Revenons à Randy, obscur quartet suédois, ayant débuté sous la bannière Burning Heart du hardcore mélodique (le label suédois de Millencolin notamment, rattaché depuis quelques années à Epitaph)
. Mais une fois que jeunesse fut passée, les racines rock'n'roll remontèrent à la surface via le très sympathique You can't keep a good band down. Avec The human atom bombs, le
groupe "recule" encore un peu plus. L'ambiance est au rock garage et au rock'n'roll le plus pur.
Garage pour le son de guitare cradingue mais vivant, organique parce que bordélique. Garage pour la saturation légère mais toujours présente sur les voix (tout le monde chante dans Randy).
Garage enfin pour le son naturel de la batterie et l'impression d'entendre le groupe jouer à côté.
Mais les suédois ont aussi le goût des choses bien faites, et si The human atom bombs sent un peu sous les bras, l'ensemble tient méchamment la route et se révèle peaufiné : chœurs
précis, interventions diverses (harmonica, saxo, guitare slide...) Tout ça au service d'un répertoire impeccable. Si "Chicken shack" s'avère un ouverture d'album étrangement bordélique, tout
rentre à peu près dans l'ordre avec une enfilade de chansons directes, joyeuses, mélangeant les refrains façon "pub irlandais" et les mélodies simples et fédératrices Les influences brassées
s'avèrent nombreuses : les Clash sur "Punk rock city" ou "Freedom song", les Beatles sur "I don't need love", le garage rock bruyant ("Chicken shack", "Who's side are you on"...), le rock fifties
sur l'endiablé "Shape up" (et quelques autres)... Le groupe n'hésite pas à jouer des clichés (le "wahou" crié en intro de "Win or lose", certains riffs "déjà entendus") pour se les réapproprier
grâce, notamment, à leur sens mélodique ("Summer of bros", "Karl Marx and history"...).
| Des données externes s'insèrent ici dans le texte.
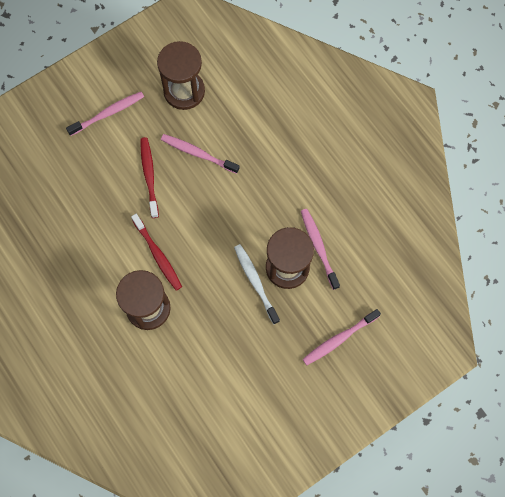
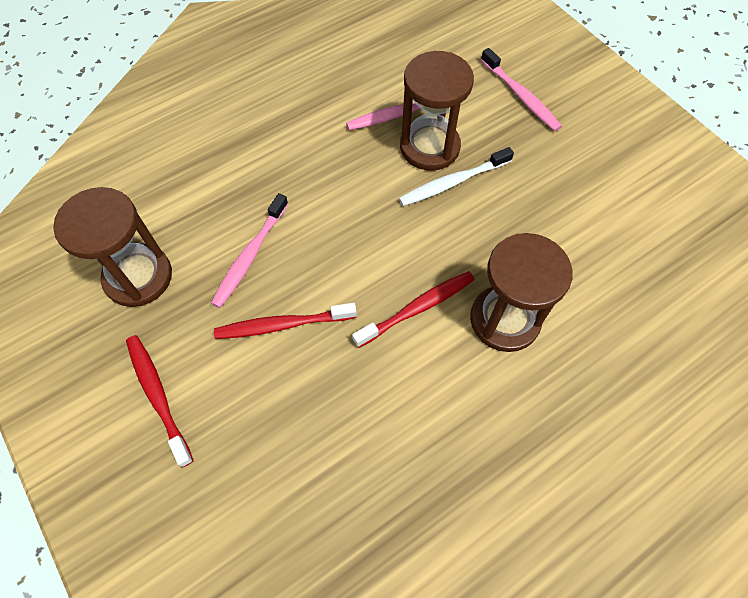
camera: 90 degrees left, 10 degrees down
(108, 113) = (158, 396): pink toothbrush -> red toothbrush

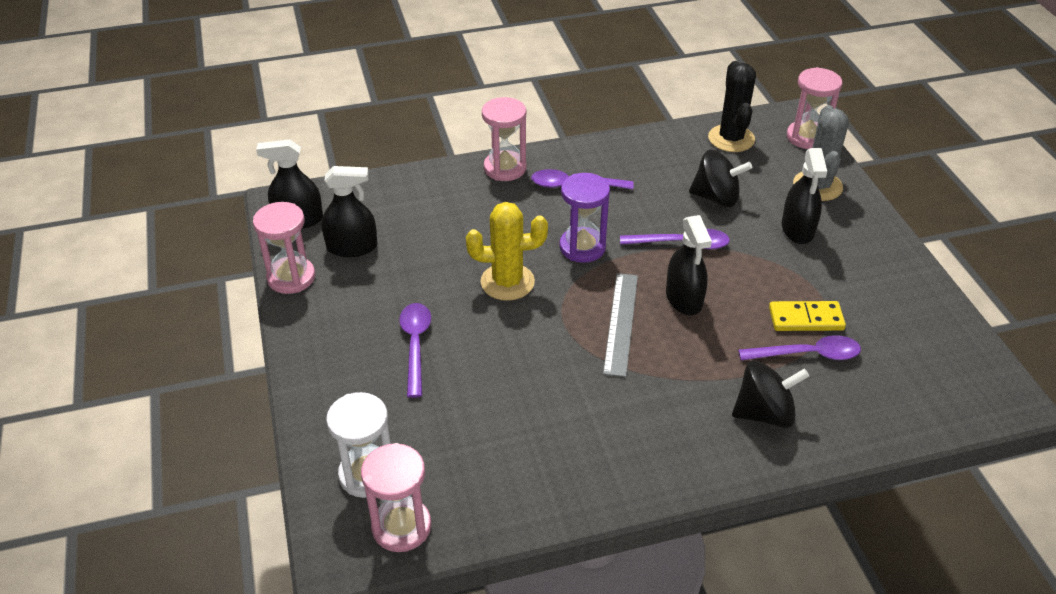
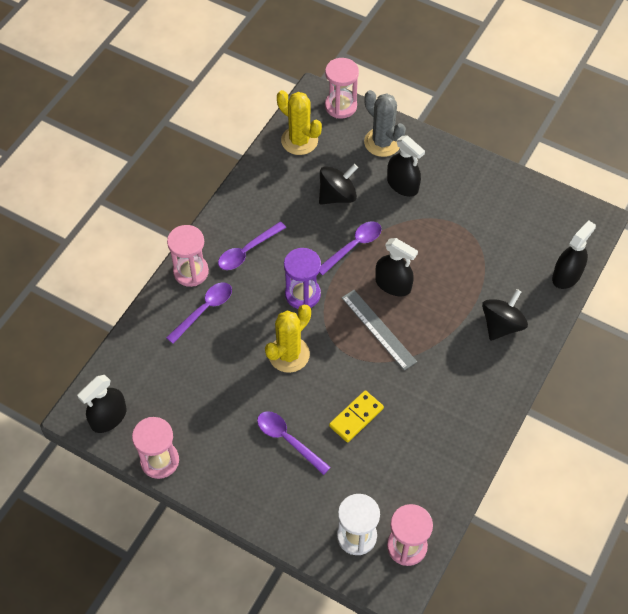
camera: 45 degrees left, 15 degrees up
(352, 247) = (169, 408): black spray bottle -> black spray bottle (566, 275)
(731, 139) = (299, 140): black cactus -> yellow cactus
(806, 319) = (465, 246): yellow domino -> yellow domino (356, 417)
(807, 354) = (487, 270): purple spoon -> purple spoon (204, 310)

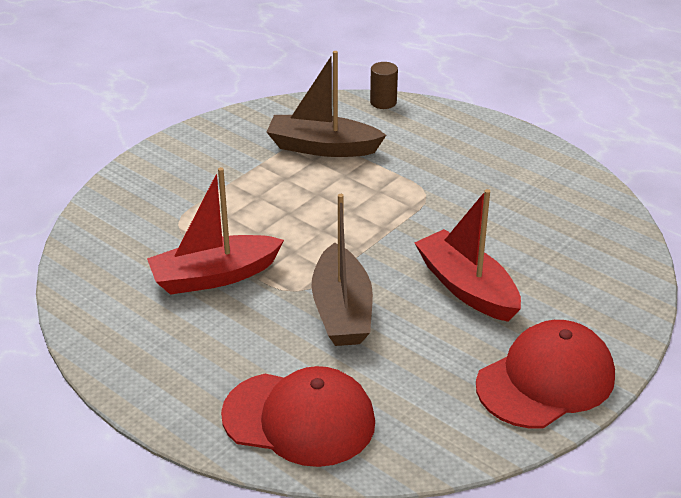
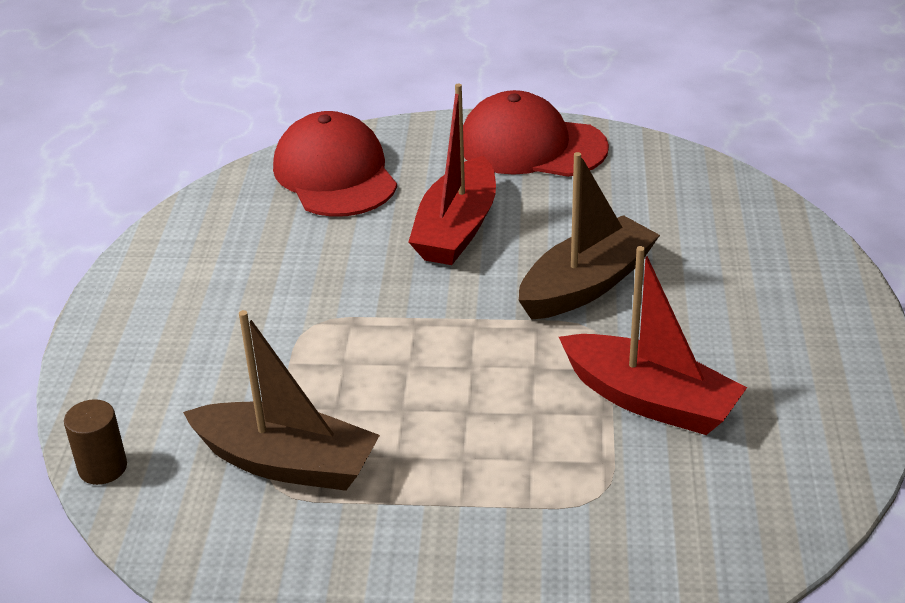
camera: 125 degrees left, 0 degrees up
(299, 419) = (749, 239): red cap -> red cap (335, 174)
(322, 147) = (286, 463): brown boat -> brown boat turned 45 degrees counterclockwise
Karl Marx ? Ah oui, j'ai oublié de vous dire... Randy est un groupe ancré à gauche. La branche positive et optimiste. En un mot, c'est plutôt "L'internationale" ("du passé faisons table
rase... le soleil brillera toujours") que la faction musicale des brigades rouges. En outre, j'vous l'aurais pas dit, vous ne l'auriez pas deviné à la seule lecture des paroles.
Les dix-sept titres défilent sans temps mort, et quand on pense tenir la meilleure chanson du disque, la suivante prend sa place ! The human atom bombs est un album moderne
délicieusement rétro, intemporel (il aurait pu sortir hier ou il y a vingt ans), pagailleux et réjouissant, sympathique, atomique et humain.